Before the Public Health Agency of Canada considers the CFL’s proposal to start a 2021 season, PHAC still requires each of the provinces to approve the league’s COVID-19 return-to-play plan.

Contrary to a recent national report, the federal government body tells 3DownNation that no approvals have been given by provincial jurisdictions.

“The Government is open to reviewing proposals from professional sports organizations that include a comprehensive public health plan agreed to by the Government of Canada and written support from provincial or territorial public health officials in jurisdictions where the events would occur.”

That statement again contradicts a national report in early May, posted online and revealed on the televised coverage of the Canadian Draft, that each of the six provinces had approved the CFL’s return-to-play proposal.

Gaining approval from PHAC is the major health and safety hurdle the league needs to clear to play games this year. In order to start the process with PHAC, the CFL must have signatures on plans from the six provinces who have teams inside their borders.

“The Government of Canada’s priority is to protect the health and safety of Canadians. The Government understands professional sports events are important for Canadians and to the economy.”

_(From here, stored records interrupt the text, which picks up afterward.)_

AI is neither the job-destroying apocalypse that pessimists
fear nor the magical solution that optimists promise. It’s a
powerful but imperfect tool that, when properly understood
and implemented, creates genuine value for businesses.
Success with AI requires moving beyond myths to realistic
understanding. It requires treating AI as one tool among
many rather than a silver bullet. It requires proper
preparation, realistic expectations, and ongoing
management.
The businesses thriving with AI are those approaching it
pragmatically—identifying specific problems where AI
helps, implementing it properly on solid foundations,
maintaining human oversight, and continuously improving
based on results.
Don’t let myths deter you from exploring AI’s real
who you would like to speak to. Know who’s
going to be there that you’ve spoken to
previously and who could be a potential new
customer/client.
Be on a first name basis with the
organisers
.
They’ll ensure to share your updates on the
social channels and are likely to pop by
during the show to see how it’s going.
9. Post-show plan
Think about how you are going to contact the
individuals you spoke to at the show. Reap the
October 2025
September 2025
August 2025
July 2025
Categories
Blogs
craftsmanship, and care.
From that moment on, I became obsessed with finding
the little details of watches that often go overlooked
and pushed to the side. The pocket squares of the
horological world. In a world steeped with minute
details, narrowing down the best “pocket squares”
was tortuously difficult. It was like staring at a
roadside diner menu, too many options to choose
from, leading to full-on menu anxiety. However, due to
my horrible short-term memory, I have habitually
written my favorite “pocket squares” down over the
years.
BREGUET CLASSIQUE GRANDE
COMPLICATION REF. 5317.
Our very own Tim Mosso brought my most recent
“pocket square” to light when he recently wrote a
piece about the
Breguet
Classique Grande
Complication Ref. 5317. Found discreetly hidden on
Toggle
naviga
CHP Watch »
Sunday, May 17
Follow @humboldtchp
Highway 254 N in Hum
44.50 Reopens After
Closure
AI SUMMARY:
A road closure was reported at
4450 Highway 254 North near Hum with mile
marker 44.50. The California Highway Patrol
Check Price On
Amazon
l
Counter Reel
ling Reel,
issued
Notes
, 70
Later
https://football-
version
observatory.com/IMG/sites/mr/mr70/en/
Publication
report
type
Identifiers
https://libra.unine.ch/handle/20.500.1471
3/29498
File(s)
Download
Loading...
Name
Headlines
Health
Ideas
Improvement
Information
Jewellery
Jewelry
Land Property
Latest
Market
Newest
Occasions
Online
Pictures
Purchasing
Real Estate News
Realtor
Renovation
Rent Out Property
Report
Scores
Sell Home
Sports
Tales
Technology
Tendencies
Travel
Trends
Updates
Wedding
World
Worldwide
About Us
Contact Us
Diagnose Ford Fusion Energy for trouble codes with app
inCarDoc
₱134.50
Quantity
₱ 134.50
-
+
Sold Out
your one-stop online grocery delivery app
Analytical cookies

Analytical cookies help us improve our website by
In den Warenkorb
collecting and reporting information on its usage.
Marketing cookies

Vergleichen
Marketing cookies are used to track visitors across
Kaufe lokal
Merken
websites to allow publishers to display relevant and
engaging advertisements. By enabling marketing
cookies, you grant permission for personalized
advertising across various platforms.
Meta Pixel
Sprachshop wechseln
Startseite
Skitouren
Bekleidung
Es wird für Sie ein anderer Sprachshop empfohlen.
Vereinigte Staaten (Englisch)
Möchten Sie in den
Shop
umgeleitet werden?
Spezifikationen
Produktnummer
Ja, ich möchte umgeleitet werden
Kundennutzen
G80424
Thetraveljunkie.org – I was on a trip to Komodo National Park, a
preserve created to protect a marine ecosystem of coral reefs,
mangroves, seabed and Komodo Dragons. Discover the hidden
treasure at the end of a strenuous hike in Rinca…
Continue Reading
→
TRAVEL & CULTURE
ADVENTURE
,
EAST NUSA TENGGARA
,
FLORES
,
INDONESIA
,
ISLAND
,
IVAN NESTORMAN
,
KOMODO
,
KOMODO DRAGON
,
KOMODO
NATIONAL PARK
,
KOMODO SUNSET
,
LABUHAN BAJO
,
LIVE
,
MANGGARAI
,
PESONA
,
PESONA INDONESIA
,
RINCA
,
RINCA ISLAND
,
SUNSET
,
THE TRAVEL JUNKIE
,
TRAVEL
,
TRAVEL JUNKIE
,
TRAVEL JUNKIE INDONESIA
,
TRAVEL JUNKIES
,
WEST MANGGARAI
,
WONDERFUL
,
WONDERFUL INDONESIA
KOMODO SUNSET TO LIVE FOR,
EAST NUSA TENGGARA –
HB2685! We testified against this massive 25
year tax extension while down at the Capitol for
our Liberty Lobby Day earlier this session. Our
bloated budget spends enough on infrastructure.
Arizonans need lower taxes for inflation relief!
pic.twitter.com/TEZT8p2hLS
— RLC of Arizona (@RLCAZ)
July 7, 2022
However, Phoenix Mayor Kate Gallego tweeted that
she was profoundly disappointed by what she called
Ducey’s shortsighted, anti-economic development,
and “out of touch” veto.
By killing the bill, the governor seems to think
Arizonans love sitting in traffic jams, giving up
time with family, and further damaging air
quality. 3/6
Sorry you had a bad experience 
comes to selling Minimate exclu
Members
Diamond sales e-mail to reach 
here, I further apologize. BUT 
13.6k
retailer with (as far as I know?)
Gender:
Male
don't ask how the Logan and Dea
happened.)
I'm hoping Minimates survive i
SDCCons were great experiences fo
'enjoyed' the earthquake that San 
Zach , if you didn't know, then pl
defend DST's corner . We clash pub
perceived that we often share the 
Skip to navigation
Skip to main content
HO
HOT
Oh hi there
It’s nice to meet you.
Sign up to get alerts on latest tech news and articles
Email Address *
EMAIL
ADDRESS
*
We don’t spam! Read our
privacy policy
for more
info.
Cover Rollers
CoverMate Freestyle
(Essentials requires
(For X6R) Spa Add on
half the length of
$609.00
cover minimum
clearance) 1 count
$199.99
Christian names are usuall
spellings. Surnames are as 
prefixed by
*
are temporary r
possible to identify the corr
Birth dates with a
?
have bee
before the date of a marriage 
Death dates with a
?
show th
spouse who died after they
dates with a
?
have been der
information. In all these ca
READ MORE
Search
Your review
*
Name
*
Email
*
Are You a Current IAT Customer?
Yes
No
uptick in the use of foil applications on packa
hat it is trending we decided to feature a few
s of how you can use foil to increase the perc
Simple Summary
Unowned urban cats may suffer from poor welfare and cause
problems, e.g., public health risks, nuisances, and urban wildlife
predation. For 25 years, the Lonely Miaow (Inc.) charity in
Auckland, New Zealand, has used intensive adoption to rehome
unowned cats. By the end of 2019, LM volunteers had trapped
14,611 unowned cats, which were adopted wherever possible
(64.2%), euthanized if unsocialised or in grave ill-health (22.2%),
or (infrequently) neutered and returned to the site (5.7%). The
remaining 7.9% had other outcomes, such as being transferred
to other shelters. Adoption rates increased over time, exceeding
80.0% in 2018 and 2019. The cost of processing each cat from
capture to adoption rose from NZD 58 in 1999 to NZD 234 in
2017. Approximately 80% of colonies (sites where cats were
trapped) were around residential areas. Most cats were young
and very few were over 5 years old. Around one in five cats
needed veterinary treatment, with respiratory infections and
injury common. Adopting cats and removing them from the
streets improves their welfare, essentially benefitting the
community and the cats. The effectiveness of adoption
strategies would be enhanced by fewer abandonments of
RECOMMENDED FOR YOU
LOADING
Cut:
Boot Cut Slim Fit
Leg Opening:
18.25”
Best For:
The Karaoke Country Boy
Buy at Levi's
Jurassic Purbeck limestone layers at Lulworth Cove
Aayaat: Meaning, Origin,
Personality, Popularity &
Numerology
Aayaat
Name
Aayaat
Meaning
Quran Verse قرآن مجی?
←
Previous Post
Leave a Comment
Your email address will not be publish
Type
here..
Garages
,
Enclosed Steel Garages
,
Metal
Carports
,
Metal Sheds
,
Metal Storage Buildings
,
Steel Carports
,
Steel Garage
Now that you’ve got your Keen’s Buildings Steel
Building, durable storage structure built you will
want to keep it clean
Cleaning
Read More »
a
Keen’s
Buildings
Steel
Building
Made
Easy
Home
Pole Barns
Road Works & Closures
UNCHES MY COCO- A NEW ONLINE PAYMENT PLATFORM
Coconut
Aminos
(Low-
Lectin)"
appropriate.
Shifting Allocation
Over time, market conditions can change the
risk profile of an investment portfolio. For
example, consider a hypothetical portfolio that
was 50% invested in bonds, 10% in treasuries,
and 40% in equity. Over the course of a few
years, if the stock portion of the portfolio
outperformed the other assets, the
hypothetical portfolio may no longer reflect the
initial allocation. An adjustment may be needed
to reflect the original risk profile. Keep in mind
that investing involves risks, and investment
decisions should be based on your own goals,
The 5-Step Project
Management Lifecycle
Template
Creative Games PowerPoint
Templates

“The resumption of sports events in Canada must be undertaken in adherence to Canada’s measures to mitigate the importation and spread of COVID-19.”

So has the CFL, or any of its teams, received written support from provincial officials? Did the league submit a comprehensive public health plan to the Public Health Agency of Canada yet? 3DownNation asked the head office those pertinent questions and received the following statement as a reply:

“The CFL and its teams continue to work with government officials and local health authorities across the country regarding our return to play protocols to keep players, coaches and staff safe as well as our plans to safely welcome fans back into our stadiums.”

“We continue to work towards August 5th target date for the start of our regular season, contingent on a green light from governments to resume play and host a significant number of spectators. When we are ready to update the public, we will make an announcement.”

The league has delayed its start date with a 14-game schedule targeted to kick-off on August 5, culminating in a currently planned December 12 Grey Cup. For the timeline to be met, the league requires ‘a significant number of fans’ to be allowed in stadiums by municipal, provincial, and federal governments.

The league and players’ union began meetings during the second week of February with a focus on playing football this year. The two sides have submitted return to play health and safety plans to various levels of government in Canada and are working to finalize the details in hopes of getting the final stamp from the nation’s capital.

As coronavirus situations vary from Quebec to British Columbia, the CFL needs each of the six provinces to sign-off on its return to play health and safety plan to start the official process of putting football back on the field.